Fontem continues to pursue administrative appeals to the FDA. According to tobacco reporters, the company will continue to sell myblu even without protection from the FDA's enforcement department. The US Food and Drug Administration has not yet made a decision regarding the PMTA submitted by Fontem for their disposable blue electronic cigarette, which accounts for half of the brand's sales in the United States.


The US Food and Drug Administration: My electronic cigarette order MDO appeal may not be resolved until 2025.


The latest update is not from a court ruling, but rather from a court document. The US Food and Drug Administration (FDA) and California-based e-liquid manufacturer My Vape Order (MVO) have submitted a joint status report to the Ninth Circuit Court of Appeals requesting a stay on MVO's reconsideration application, while the FDA's internal appeal against the company's MDO is ongoing.

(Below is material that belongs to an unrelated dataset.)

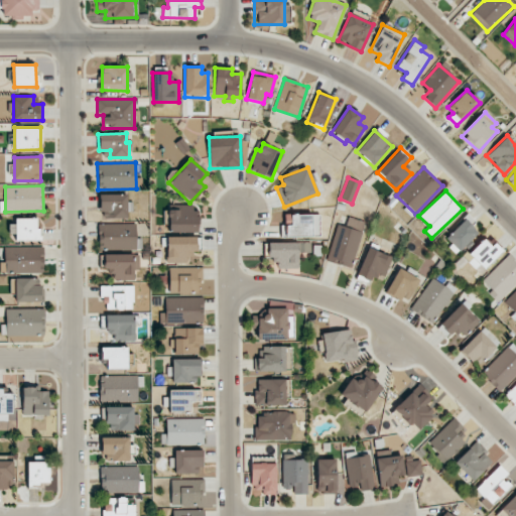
[(130,218),(130,203),(127,203),(127,194),(100,195),(101,219),(130,218)]
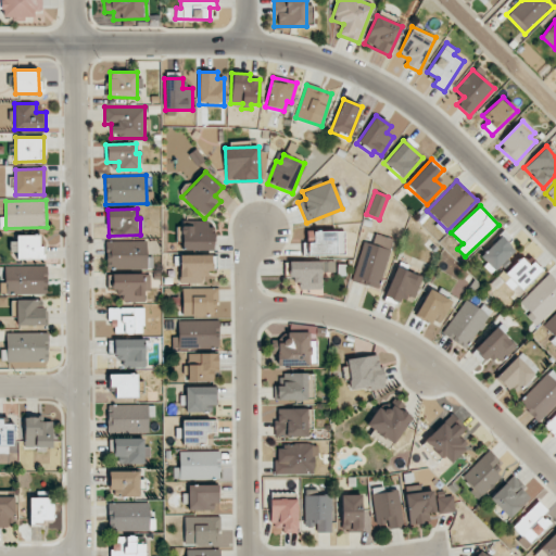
[(207,220),(181,220),(182,251),(214,250),(214,227),(209,227),(207,220)]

On September 8, 2021, the United States Food and Drug Administration (FDA) rejected MVO's submission for 52 flavorings (mostly sold under the Air Factory brand), stating that the company's application "lacks sufficient evidence to demonstrate that your flavored ENDS would offer a net public health benefit to adult users sufficient to overcome the risk posed to youth." This is the same reason given for the rejection of PMTA submissions for millions of products sold by hundreds of small companies.

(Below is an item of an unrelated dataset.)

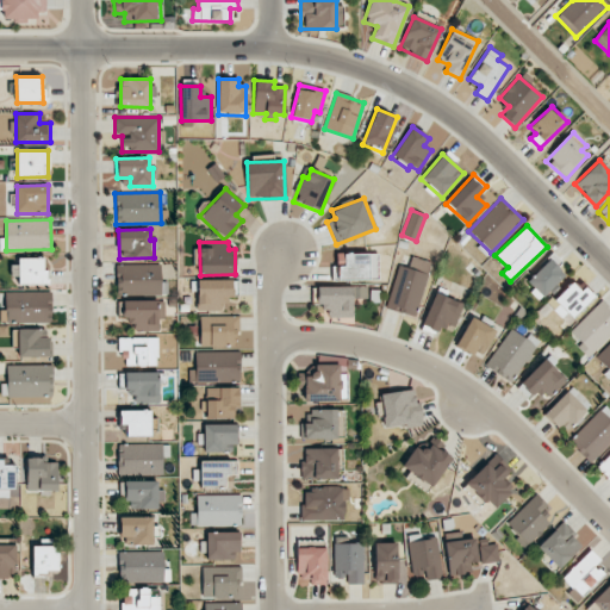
[(331,280),(375,280),(375,254),(340,254),(338,266),(331,266),(331,280)]
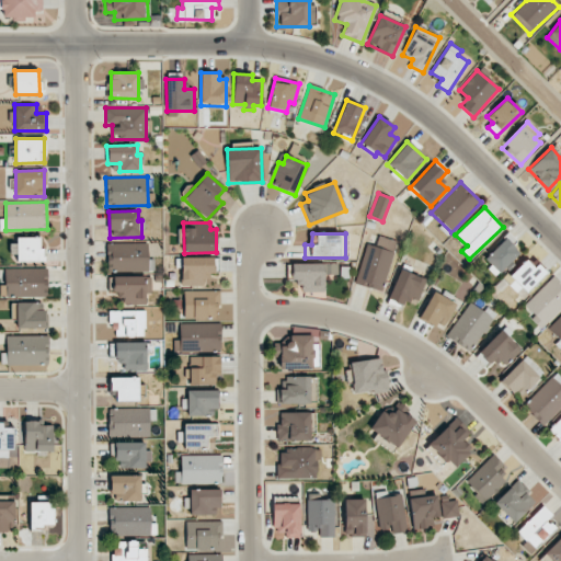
[(355,285),(382,292),(396,241),(379,237),(376,247),(366,244),(355,285)]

On September 30th, MVO submitted a review request to the Ninth Circuit Court. However, before the court took any action, on October 18th, 2021, the FDA issued a suspension order against MDO, halting any enforcement actions against the company during its internal appeal process. (Later, in January 2022, the FDA partially lifted the MDO, allowing some products to be included in the PMTA review.) On January 5th, the court agreed to suspend MVO's petition and asked for occasional status updates.


In an astonishing development, the FDA has stated in a court filing on July 19th that their review of My Vape Order's MDO may extend all the way to January 2025.

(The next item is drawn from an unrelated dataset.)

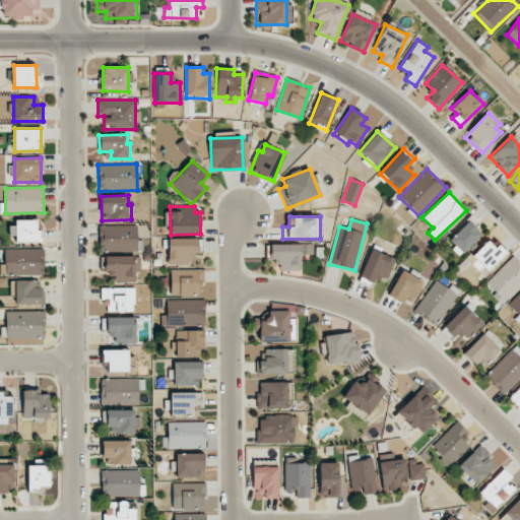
[(15,242),(41,242),(41,232),(37,232),(37,220),(15,220),(15,242)]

Regardless of the FDA's violation, which forced the agency to push MVO's appeal to the back of the PMTA queue, this is undoubtedly significant news.


According to a statement from the United States government, "As previously stated by all parties to the court, the FDA will complete a reevaluation of the petitioner's application after further review of one or more collaborators of My Vape Order." (It is unclear who the collaborators of MVO are or why their applications must be evaluated first.)


According to the report, due to a large number of pending applications and based on the FDA's current prioritization of applications, the agency estimates that it will complete the re-review of applications from applicants' collaborators by January 2024 or thereabouts, and will complete the re-review of applications from petitioners by January 2025 or thereabouts.


This gives MVO approximately two and a half years to sell their product without worrying about FDA enforcement. The court has accepted the status report and ordered follow-up reports to be submitted by January 31, 2024.


The FDA's violation that caused the agency to push MVO's petition to the back of the PMTA line is significant. If it's the company's strategy that made the agency flee from its PMTA like a scorpion, then perhaps MVO should bottle and sell it.